The Parliamentary Budget Office (PBO) says that President Ruto’s administration will struggle to fully implement the interventions whose cost it estimates at Sh2.67 trillion in the five years to 2027 given the government’s current financial constraints.

The supplementary budget highlighting the cuts is expected to be out in the coming weeks. However it is not clear where the axe falls.

The entire budget for foreign travel, training and purchase of motor vehicles and furniture has been scrapped, making them the first casualties of the new administration's attempt to tame runaway wastage.

The Treasury also cut the budgets of domestic travel, advertising, hospitality, vehicle rentals and communication by 75 per cent in a bid to reduce the Sh1.18 trillion recurrent budget of the current financial year by at least one quarter.

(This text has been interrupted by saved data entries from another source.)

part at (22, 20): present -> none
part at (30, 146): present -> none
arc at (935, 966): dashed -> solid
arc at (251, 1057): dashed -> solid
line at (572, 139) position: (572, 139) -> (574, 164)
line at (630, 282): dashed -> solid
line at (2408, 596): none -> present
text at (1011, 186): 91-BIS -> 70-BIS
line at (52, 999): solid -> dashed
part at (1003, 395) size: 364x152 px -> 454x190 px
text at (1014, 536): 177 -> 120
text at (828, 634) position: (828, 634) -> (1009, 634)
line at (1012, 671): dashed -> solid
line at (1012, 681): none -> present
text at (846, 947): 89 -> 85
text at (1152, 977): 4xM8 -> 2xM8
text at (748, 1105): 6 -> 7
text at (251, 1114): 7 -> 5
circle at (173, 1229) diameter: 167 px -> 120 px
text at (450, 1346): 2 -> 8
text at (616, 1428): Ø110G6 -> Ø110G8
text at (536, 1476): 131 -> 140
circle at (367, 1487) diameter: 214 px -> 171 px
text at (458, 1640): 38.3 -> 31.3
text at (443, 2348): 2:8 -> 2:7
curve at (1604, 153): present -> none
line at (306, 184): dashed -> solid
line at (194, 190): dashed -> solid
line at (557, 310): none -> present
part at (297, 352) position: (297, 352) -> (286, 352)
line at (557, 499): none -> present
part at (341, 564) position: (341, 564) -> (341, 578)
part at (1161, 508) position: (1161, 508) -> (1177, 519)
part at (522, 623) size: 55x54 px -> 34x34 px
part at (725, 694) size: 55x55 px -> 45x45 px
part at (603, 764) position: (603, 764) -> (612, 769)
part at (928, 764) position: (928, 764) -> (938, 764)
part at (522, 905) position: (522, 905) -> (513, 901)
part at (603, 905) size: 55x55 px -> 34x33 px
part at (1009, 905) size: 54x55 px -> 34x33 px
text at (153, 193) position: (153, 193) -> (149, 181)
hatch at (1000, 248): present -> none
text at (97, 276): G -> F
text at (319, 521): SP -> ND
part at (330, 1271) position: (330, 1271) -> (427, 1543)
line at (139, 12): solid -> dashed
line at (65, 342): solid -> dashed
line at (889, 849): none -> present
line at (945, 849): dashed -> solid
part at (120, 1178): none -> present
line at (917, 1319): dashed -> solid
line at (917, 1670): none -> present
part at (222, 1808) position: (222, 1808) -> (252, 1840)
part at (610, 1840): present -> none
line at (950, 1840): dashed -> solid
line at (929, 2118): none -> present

The cuts are aimed at reducing the need to borrow Sh862.5 billion to plug the hole in this year’s budget which stands at Sh3.3 trillion.

“Given the extensive nature of the consolidation, it is likely all the significant expenditure items will be affected, including social protection programmes. This would be unfortunate, given the ravaging economic effects of the Covid-19 pandemic,” Ken Gichinga, chief economist at Mentoria Economics, said.

The fiscal consolidation plan is on the backdrop of the high cost of living fuelled by rising food and energy prices, which are eroding incomes and reversing gains in food security.

According to the World Bank Kenya Economic Update released in June, the economy is feeling the heat from the impact of the war in Ukraine, which is also weighing on the global economic recovery from the pandemic.

This is amid the current drought, which is having a devastating effect on food security and livelihoods in parts of the country and is necessitating increased social spending on food assistance.

The multi-partner Integrated Food Security Phase Classification, for instance, estimates that 3.1 million Kenyans (out of 13.6 million) living in counties with arid and semi-arid land are food insecure.

“While Kenya’s economy has been resilient, the multiple recent shocks show the urgency of improving social protection mechanisms to cushion the most vulnerable households,” said World Bank Country Director, Keith Hansen.

“This will enable Kenya to move away from other more costly and less well-targeted support measures such as fuel subsidies.”